A questão levantada por Lilian era meramente retórica. Lucius e Emmeline terminavam e voltavam. Os motivos: sempre os mesmos. Era uma rotina desgastante. O intervalo entre os dois cursos era acompanhado de um longo flagelo. A mais afetada era sempre Emmeline, obrigada a lidar com todos os boatos sobre “as novas garotas do Lucius”. Não era raro Emmeline chorar até a madrugada.

Quando isso acontecia, ligava para Lilian. As duas conversavam durante horas, Lilian tentava acalmar a melhor amiga, apenas para, logo depois, ela anunciar que haviam voltado. A alegria reinava e todos os erros do passado eram esquecidos.

Há muito tempo, Lilian havia percebido que Emmeline era apenas uma marionete. Sua vontade era a de Lucius. Sucumbia sempre aos desejos do namorado. O garoto também percebera isso e gostava de aproveitar-se da situação, mas Emmeline não queria enxergar a verdade, por mais que todas as suas amigas lhe alertassem.

— Não aguento mais ser a bonequinha do Lucius. — Suspirou — É... Corrosivo.

— Você não é a bonequinha dele! — Mary retrucou. Ela sempre fora a favor de casais que dariam uma ótima fotografia. Emmeline, com suas madeixas negras, e Lucius, com todo a beleza dos fios quase brancos, estavam neste time.

— Se você tiver certeza... — Lilian preferiu ignorar o comentário anterior.

Emmeline assentiu.

— Dessa vez é pra valer. — O problema dos términos de Emmeline e Lucius era que sempre eram “pra valer”.

Marlene revirou os olhos verdes, sabendo que aquela era apenas mais uma resolução boba de Emmeline. Em duas semanas, estariam juntos novamente.

Emmeline inspirou, antes de continuar, com um sorriso sincero:

— A gente tem outra coisa para discutir — olhou para o lado. — Marlene...

Marlene finalmente sorriu e exibiu o olhar malicioso que Lilian tanto conhecia. O anjo e o demônio da personalidade de Marlene atingiam seu auge quando ela sorria daquele jeito. Uma sensação de déjà vu atingiu Lilian.

— É melhor conversarmos mais tarde, não? — Lilian pressentia o conteúdo das palavras que seriam ditas por Marlene e não queria ouvi-las. Sentia medo do que elas revelariam e de quais seriam seus sentimentos quando tudo fosse revelado.

Então, a menina apressou o passo com medo dos próprios sentimentos.

Suas amigas, porém, não a deixariam fugir com tanta facilidade. Também apressaram o passo até alcançarem Lilian.

― Você precisa ouvir o que ela tem a dizer ― Emmeline, segurou o pulso da amiga, fazendo-a parar de andar.

― Eu não quero, ok? ― Lilian se soltou, e continuou andando.

― Para de sentir medo do que ainda nem aconteceu, Lilian Evans ― Marlene gritou, interceptando a melhor amiga no meio do caminho.

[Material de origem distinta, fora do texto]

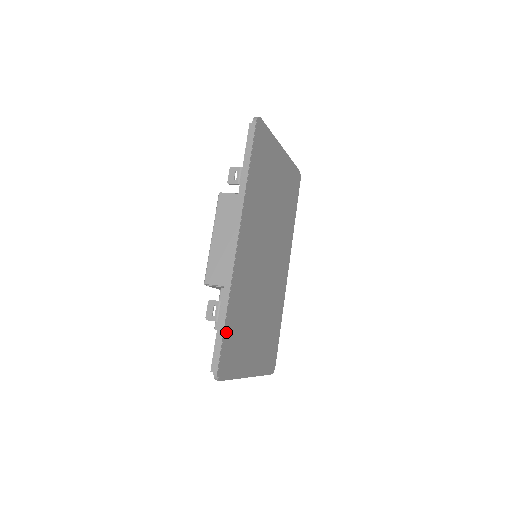
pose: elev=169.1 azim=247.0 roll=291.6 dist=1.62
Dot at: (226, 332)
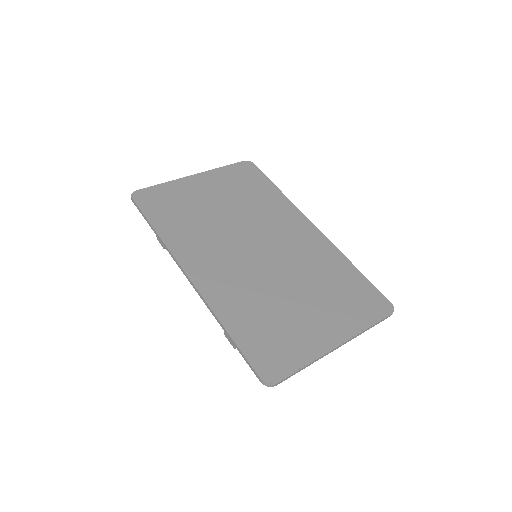
Dot at: (243, 344)
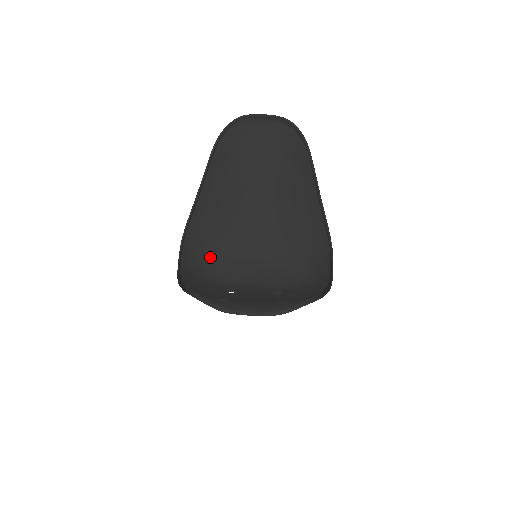
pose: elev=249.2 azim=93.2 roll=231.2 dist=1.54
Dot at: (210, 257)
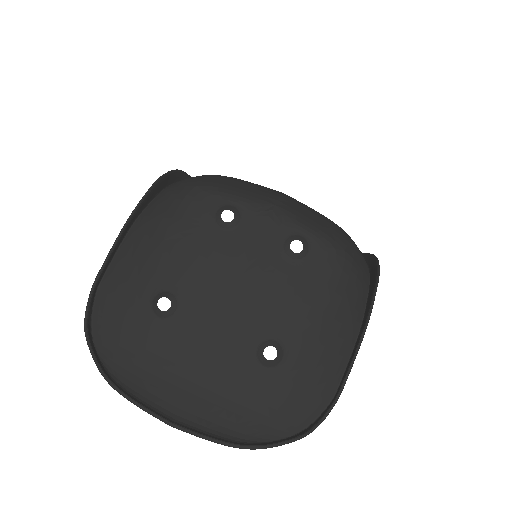
Dot at: (219, 176)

― Você vai me falar sobre Potter ― Lilian ia dizendo, tentando se livrar de Marlene, que bloqueava a passagem ―, e eu não quero saber nada sobre ele. Já não basta a vergonha que vocês me fizeram passar? Já não basta ele achar que eu sou completamente apaixonada por ele?

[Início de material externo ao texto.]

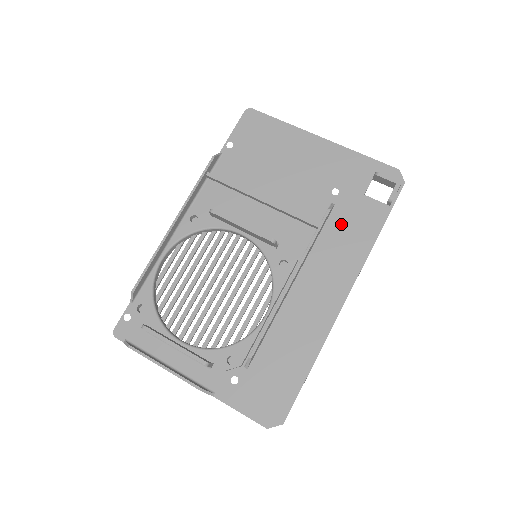
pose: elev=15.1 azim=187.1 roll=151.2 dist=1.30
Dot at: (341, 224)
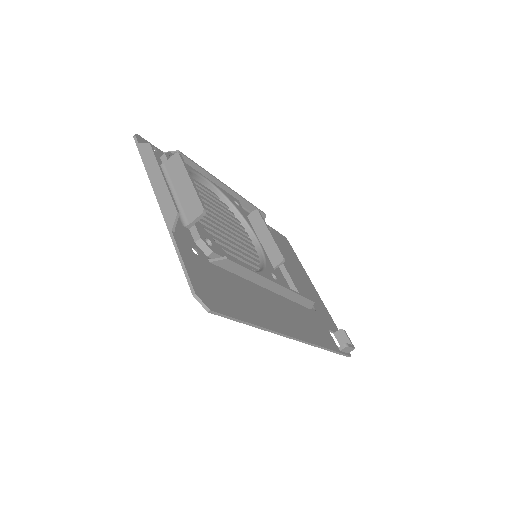
Dot at: (311, 318)
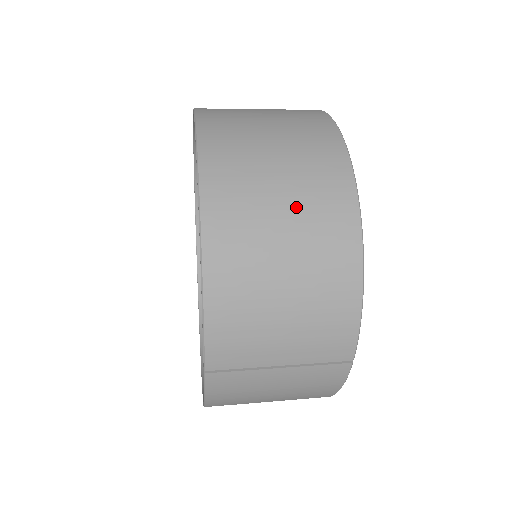
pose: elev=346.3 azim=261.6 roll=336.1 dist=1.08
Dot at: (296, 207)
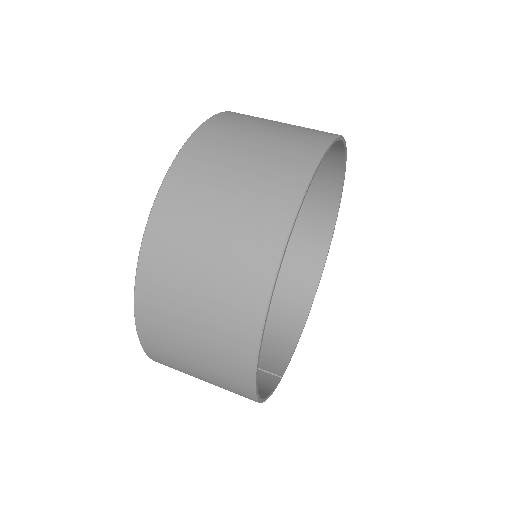
Dot at: (209, 379)
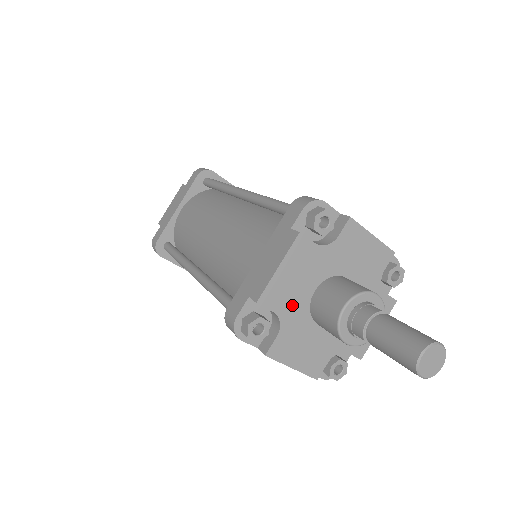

― Será que você não é mesmo apaixonada por ele? ― Mary, pela primeira vez, se pronunciou naquela conversa. Lilian apenas revirou os olhos e empurrou Marlene, para conseguir passar.

― Ele quer conversar com você! ― Marlene finalmente gritou, ao perceber que aquela era a sua última chance de deixar sua amiga saber da verdade. ― Ele gosta de você, Lily. Ele gosta de você.

Ao ouvir as palavras de Marlene, o coração de Lilian parou. Ela sentiu todas as forças de seus músculos deixando-a. Só poderia ser mentira o que ela dizia e, caso fosse mesmo verdade, certamente nada de bom viria dali.

Com as pernas tremendo e o estômago revirado de borboletas, Lilian começou a correr, sem se dar o trabalho de responder à amiga.